I'm not sure where you get that at all. I really see no one anywhere saying anything like that.

The starter of this thread is clearly being tongue in cheek.

The next person was addressing that by arguing that corruption causes people to get unnecessary parking tickets.

The next one was saying that he was overstating that because he himself had managed to avoid that (side note: so have I).

I don't think: "you should not be allowed any redress on parking tickets" was ever broached.

What I take out of this is that there are bad parking tickets and there is a system for dealing with bad parking tickets. No system is perfect, all systems have compromises, design flaws and humans who make real mistakes implementing them.

Accepting this I personally feel revenue from parking tickets is an excellent way to keep taxes lower. I happen to see this process in action as part of my employment, so perhaps I am biased. I have also seen places who basically feel the way you do about parking enforcement and I do not like it (I’m looking at New York here). I will take the tradeoffs and if I choose not to, I will address the problems with my elected officials whose job it is to oversee the budget process to avoid exactly the kinds of corruption we’re speculating exists.

> corruption we’re speculating exists

We're not speculating.
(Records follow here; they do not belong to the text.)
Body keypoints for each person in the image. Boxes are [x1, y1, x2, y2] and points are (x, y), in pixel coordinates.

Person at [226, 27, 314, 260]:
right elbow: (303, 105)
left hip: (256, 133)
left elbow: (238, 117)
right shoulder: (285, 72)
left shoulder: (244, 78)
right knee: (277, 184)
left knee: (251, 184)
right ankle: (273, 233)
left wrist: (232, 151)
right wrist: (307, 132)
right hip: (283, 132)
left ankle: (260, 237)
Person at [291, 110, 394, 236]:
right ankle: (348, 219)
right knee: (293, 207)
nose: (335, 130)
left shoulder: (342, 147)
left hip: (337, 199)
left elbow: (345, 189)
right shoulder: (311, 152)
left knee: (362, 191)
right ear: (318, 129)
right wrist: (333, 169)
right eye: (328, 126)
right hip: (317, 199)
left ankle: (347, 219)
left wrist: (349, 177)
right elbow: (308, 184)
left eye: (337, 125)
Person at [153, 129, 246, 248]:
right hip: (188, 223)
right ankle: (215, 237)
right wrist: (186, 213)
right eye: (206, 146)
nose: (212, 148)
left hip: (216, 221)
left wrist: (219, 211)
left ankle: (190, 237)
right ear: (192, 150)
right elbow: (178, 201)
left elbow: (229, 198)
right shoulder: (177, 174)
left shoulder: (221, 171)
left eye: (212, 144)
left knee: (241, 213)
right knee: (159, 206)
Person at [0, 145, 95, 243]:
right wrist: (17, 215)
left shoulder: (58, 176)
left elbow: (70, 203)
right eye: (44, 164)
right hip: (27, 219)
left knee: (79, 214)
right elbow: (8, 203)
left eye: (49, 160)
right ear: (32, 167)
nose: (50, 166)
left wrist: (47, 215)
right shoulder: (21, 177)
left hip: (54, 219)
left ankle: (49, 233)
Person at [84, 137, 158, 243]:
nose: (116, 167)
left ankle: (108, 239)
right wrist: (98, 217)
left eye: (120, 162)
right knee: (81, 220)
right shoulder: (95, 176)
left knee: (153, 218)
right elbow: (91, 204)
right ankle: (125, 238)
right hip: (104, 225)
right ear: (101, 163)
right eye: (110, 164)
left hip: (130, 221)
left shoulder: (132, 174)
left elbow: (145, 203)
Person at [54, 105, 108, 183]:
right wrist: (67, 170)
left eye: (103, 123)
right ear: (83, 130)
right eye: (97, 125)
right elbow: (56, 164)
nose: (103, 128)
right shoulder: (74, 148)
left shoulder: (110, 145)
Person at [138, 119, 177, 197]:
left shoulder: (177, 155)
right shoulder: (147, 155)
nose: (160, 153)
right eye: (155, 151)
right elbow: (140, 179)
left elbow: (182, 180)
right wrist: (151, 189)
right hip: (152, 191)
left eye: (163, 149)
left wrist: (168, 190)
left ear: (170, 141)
I live in a suburb of Philadelphia. Last summer our traffic courts were permanently closed, their cases turned over to the municipal court system. 9 of the traffic court judges, and 3 other city officials, were indicted on criminal charges related to fraud and corruption.

Good, I'm sure they should be indicted.

But that does not indict all parking tickets everywhere or the system of issuing parking tickets. It indicts a suburb of Philadelphia.

It's like saying that when a sports official gets a call wrong (or even worse, is corrupt), it indicts every team that's ever played that sport and the very act of playing that sport.

If that's what I had tried to imply, you'd have a point. Instead, I'm arguing with someone who says there's no evidence of corruption but a few anecdotes, by providing an example proving otherwise. That was the city of Philadelphia for the record, not just the suburb I live in. Big court, millions of citizens, state legislature had to step in to stop the corruption. And it's not the only ticketing authority in the nation with bonafide, verifiable corruption. You're spreading misinformation by repeatedly making that assertion that it's all speculation.

> It's not like they are walking into your driveway and giving you a ticket.

Yeah, they actually do that too [Google: 19,600 results for ticket "parked in my own driveway", and personal experience]. You're either overtly biased by your employment where you're taking part in this revenue, or you're wholly ignorant of what it's like to park regularly in some of the largest cities in this nation. Either way, your commentary is uninformed.